Now, in the morning's glow, Zeyla stared at Noor. Her lips parted, a word slipping out before she could stop it:

"Sadness…"

Noor turned her gaze. She set her cup aside, her voice drifting out.

"There was once a city where the people sang every night to keep the darkness away. They sang until their throats bled, until their children were born hoarse, until the silence itself smelled of iron. The priests told them: Sing louder, or you will be devoured. And so they sang. Louder. Always louder.

"One night, the darkness swallowed the city anyway. And when the last survivor begged the void, Why did you take us when we sang so faithfully? the void answered: Because you kept singing. And because you never stopped."

She lifted her cup once more.

"That is what devotion buys. Not mercy. Not reprieve. Only the hunger it pretends to delay."

The silence pressed down, suffocating.

Zeyla's breath stilled. Her knees weakened. She wanted to look away, but Noor's eyes pinned her.

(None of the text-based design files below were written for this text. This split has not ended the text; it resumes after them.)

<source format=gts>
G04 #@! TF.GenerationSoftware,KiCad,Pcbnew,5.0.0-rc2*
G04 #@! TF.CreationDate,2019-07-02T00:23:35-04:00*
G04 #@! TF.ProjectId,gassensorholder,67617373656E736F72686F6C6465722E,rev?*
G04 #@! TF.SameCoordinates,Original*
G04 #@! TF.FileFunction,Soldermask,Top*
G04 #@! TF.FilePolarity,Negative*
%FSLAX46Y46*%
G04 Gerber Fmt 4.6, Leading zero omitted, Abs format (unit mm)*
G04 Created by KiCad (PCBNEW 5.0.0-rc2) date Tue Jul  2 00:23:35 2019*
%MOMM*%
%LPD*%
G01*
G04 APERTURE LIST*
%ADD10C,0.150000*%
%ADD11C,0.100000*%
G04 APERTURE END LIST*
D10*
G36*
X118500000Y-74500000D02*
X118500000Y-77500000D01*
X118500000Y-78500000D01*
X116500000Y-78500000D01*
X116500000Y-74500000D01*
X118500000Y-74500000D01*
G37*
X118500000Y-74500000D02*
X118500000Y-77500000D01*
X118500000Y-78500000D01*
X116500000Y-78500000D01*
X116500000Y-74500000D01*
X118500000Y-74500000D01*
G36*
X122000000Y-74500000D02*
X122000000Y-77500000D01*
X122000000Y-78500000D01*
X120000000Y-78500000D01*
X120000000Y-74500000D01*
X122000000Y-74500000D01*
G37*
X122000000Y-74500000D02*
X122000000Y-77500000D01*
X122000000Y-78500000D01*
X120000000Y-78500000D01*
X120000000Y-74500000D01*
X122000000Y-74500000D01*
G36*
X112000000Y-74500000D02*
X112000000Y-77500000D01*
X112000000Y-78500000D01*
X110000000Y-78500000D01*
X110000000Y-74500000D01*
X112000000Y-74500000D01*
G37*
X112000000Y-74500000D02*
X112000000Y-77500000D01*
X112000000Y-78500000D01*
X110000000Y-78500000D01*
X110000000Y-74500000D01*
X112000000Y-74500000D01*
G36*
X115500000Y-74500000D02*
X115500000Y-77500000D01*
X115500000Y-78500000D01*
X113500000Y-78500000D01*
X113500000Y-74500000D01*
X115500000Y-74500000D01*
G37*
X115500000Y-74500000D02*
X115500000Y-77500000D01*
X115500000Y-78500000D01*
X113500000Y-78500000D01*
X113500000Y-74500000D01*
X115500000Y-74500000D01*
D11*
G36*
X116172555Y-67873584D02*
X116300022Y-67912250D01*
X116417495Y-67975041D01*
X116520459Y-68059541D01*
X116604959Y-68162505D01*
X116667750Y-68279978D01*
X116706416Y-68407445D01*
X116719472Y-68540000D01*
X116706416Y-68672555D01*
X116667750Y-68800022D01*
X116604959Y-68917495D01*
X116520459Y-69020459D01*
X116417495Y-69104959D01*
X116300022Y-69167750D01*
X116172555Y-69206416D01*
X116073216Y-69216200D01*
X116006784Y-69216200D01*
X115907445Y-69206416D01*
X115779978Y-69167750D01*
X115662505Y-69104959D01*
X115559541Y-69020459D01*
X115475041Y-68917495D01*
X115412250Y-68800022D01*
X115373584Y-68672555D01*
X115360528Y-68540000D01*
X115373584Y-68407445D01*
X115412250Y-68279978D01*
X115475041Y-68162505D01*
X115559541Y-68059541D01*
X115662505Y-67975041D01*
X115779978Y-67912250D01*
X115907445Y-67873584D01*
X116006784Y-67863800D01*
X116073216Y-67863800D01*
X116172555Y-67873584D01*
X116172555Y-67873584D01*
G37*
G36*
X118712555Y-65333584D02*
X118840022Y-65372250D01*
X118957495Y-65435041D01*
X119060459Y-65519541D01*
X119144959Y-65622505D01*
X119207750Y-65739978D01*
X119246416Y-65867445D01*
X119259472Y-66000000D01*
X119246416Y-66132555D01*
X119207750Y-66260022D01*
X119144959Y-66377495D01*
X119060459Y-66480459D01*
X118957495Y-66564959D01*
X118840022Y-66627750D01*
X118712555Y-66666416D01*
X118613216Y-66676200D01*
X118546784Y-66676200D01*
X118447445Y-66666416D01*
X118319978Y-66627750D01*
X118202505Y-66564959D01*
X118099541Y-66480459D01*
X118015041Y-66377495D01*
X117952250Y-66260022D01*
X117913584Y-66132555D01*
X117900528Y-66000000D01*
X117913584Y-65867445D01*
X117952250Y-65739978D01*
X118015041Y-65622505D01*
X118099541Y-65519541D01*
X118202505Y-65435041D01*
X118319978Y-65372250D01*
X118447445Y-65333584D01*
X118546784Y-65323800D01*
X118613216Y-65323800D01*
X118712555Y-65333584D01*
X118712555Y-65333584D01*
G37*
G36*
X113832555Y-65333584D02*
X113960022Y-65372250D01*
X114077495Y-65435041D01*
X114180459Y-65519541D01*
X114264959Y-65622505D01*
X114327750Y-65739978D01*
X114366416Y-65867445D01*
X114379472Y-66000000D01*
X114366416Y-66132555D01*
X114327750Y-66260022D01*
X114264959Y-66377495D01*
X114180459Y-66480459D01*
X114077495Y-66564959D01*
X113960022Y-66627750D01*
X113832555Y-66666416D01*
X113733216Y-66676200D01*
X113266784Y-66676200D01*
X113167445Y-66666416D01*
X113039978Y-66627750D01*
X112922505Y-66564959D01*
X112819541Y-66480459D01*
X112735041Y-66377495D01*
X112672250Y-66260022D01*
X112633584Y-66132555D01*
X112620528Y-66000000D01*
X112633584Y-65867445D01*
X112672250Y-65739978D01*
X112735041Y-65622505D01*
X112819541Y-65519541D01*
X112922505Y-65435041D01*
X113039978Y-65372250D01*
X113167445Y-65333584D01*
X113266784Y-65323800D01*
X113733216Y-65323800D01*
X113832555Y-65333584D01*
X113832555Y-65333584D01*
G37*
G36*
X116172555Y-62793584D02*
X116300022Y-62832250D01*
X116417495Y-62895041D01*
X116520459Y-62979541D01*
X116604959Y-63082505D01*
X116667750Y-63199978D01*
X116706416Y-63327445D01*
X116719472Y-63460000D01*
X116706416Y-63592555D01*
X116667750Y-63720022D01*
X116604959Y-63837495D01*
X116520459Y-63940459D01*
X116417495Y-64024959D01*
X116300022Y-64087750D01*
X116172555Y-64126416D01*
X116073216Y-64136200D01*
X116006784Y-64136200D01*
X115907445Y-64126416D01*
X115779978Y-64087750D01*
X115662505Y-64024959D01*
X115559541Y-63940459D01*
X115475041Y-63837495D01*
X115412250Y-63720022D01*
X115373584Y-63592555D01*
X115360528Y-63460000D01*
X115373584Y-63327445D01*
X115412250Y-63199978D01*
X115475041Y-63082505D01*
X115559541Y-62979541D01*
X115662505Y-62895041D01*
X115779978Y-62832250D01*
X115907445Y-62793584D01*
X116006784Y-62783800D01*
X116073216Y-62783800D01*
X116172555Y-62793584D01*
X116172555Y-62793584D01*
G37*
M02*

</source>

Maya muttered, brittle sarcasm cracking the silence:

"Well. Good to know. Next time I'll just skywrite my loyalty. Might be cheaper than two hundred billion."

Her words fell sharp, but Noor did not answer.

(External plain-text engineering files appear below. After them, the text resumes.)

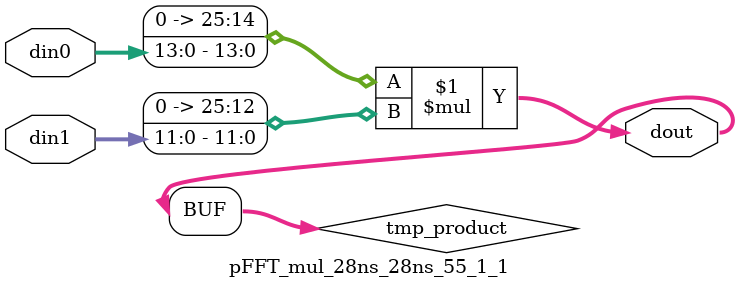
<source format=v>

`timescale 1 ns / 1 ps

 module pFFT_mul_28ns_28ns_55_1_1(din0, din1, dout);
parameter ID = 1;
parameter NUM_STAGE = 0;
parameter din0_WIDTH = 14;
parameter din1_WIDTH = 12;
parameter dout_WIDTH = 26;

input [din0_WIDTH - 1 : 0] din0; 
input [din1_WIDTH - 1 : 0] din1; 
output [dout_WIDTH - 1 : 0] dout;

wire signed [dout_WIDTH - 1 : 0] tmp_product;
























assign tmp_product = $signed({1'b0, din0}) * $signed({1'b0, din1});











assign dout = tmp_product;





















endmodule

</source>
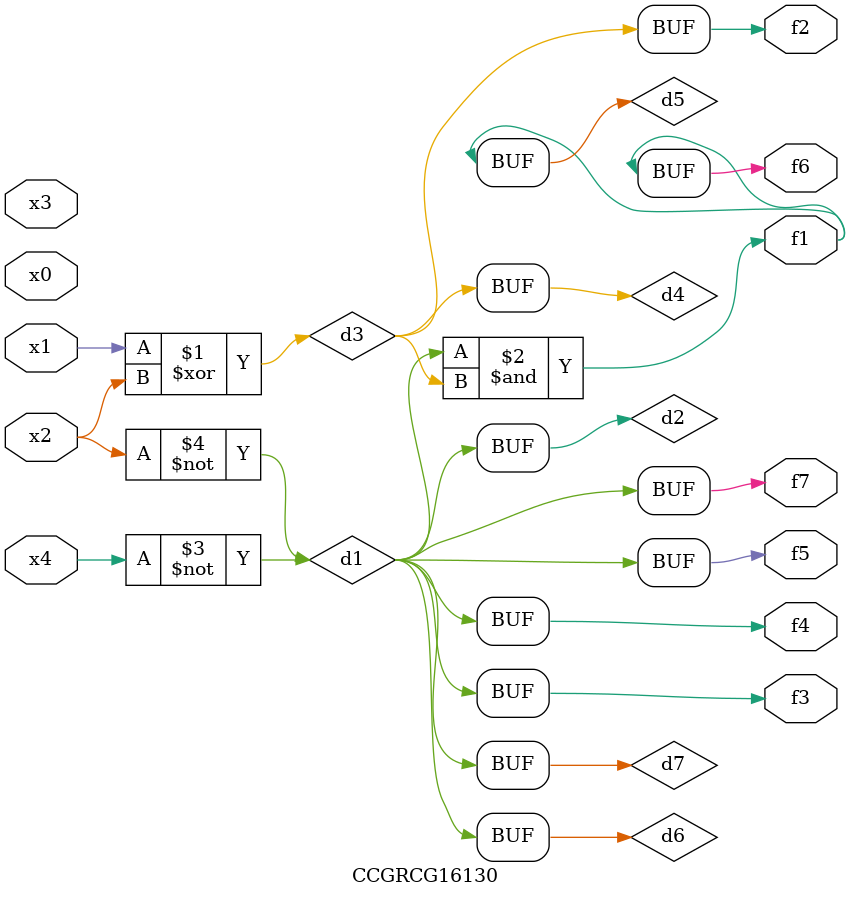
<source format=v>
module CCGRCG16130(
	input x0, x1, x2, x3, x4,
	output f1, f2, f3, f4, f5, f6, f7
);

	wire d1, d2, d3, d4, d5, d6, d7;

	not (d1, x4);
	not (d2, x2);
	xor (d3, x1, x2);
	buf (d4, d3);
	and (d5, d1, d3);
	buf (d6, d1, d2);
	buf (d7, d2);
	assign f1 = d5;
	assign f2 = d4;
	assign f3 = d7;
	assign f4 = d7;
	assign f5 = d7;
	assign f6 = d5;
	assign f7 = d7;
endmodule

</source>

And Zeyla thought, heart pounding, Janir was right.

Maya's tablet shrilled again. She muttered a curse and hurried out, her voice rising into the hall as she snapped into the call. Then silence reclaimed the chamber.

Zeyla stayed.

The words slipped from her lips before she could call them back.

"Do you ever wonder what it costs… to move the world as you do?"

Noor lifted her eyes. Her voice fell softly, a whisper carved in stone.

"There was once a king who hung his crown above his bed, so he would wake each dawn beneath its weight. One night the nail bent. The crown fell. It split his skull open. His courtiers wept ...not for him, but for the crown, bent and bloodied. They hammered it straight again. He was buried crooked."

She sipped her tea. Then she added, almost idly:

"Men always mourn the metal. Never the flesh."

The silence thickened.

Zeyla's chest tightened, her voice breaking free rougher than she intended.

"Whatever crown you forge, my loyalty is to you, not to its weight."

The words sounded feeble even to her own ears. Noor did not move, but her gaze pinned Zeyla in place eyes fathomless. For a heartbeat, Zeyla swore she heard something else in the room: whispers, the faint drag of chains across stone, the echo of weeping that was not her own.

And then Noor spoke.

"Crowns bend. Graves fill. Names are carved, then forgotten."

Zeyla's breath caught. Her knees trembled. She turned sharply and fled, her footsteps clattering too loudly down the corridor.

Behind her, Noor rose, drifting toward the window.

Her reflection stared back at her, obsidian eyes rimmed with cold fire.

"Loyalty is only the perfume the chained wear to sweeten their rot."